Patrick, check out Richardson's v.3 Picasso life (Mailer’s Picasso claimed “no original scholarship”), it's as if the Louvre incident didn't happen, a blip.

I also wanted to add that another protean visual artist Giambattista Tiepolo is the subject of a new study, "Tiepolo Pink" (Odette’s favorite colors in Proust) by Roberto Calasso and reviewed in the TLS by Ferdinand Mount.

The Rescue of Tiepolo

Mount says:

The disdainful ease, the sprezzatura, which had been the glory of high art for so long was now written off as trumpery show.

“And so”, Calasso tells us, not without a touch of sprezzatura himself, “painting took its leave of us – at least in the particular, singular, irretrievable sense it had acquired for roughly five centuries in Europe.” Afterwards, we were left merely with artists, with their personalities and idiosyncrasies.
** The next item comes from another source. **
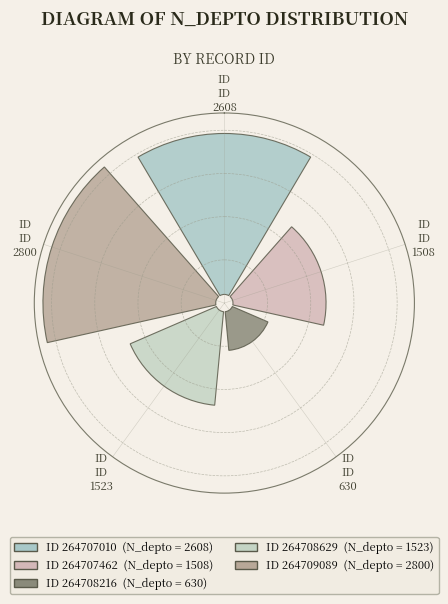

To the nearest percent, what is the difference between the 264708216 and 264707462 slice percentages?

10%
No longer were their names written in water, like those of Keats, Mozart and indeed Tiepolo, but rather in blood and biopics. Caravaggio not Tiepolo was declared the first modern painter ... The nineteenth century, Calasso declares, had “irrevocably lost the knack for dealing with the past”.

&

... We must never forget how much Tiepolo had in reserve as his hand moved with amazing speed over the damp plaster. But the speed caught the vision, rather than smothering or coarsening it.

Getting back to the critics, if Balanchine & Ashton are our Picasso and Tiepolo, where are our Sventlana Alpers and Michael Baxandall and Calasso and T J Clark who can discuss dance in a larger way? Macaulay tries -- but maybe dance by its very nature eludes the new critrical tools of art history.

And at the least, the British critics -- though Ismene Brown was very witty (“arabesques held well past their bedtime”) -- could have done with more depth and perspective in the their reviews of the recent Cuban Ballet Nacional performances at the London Coliseum.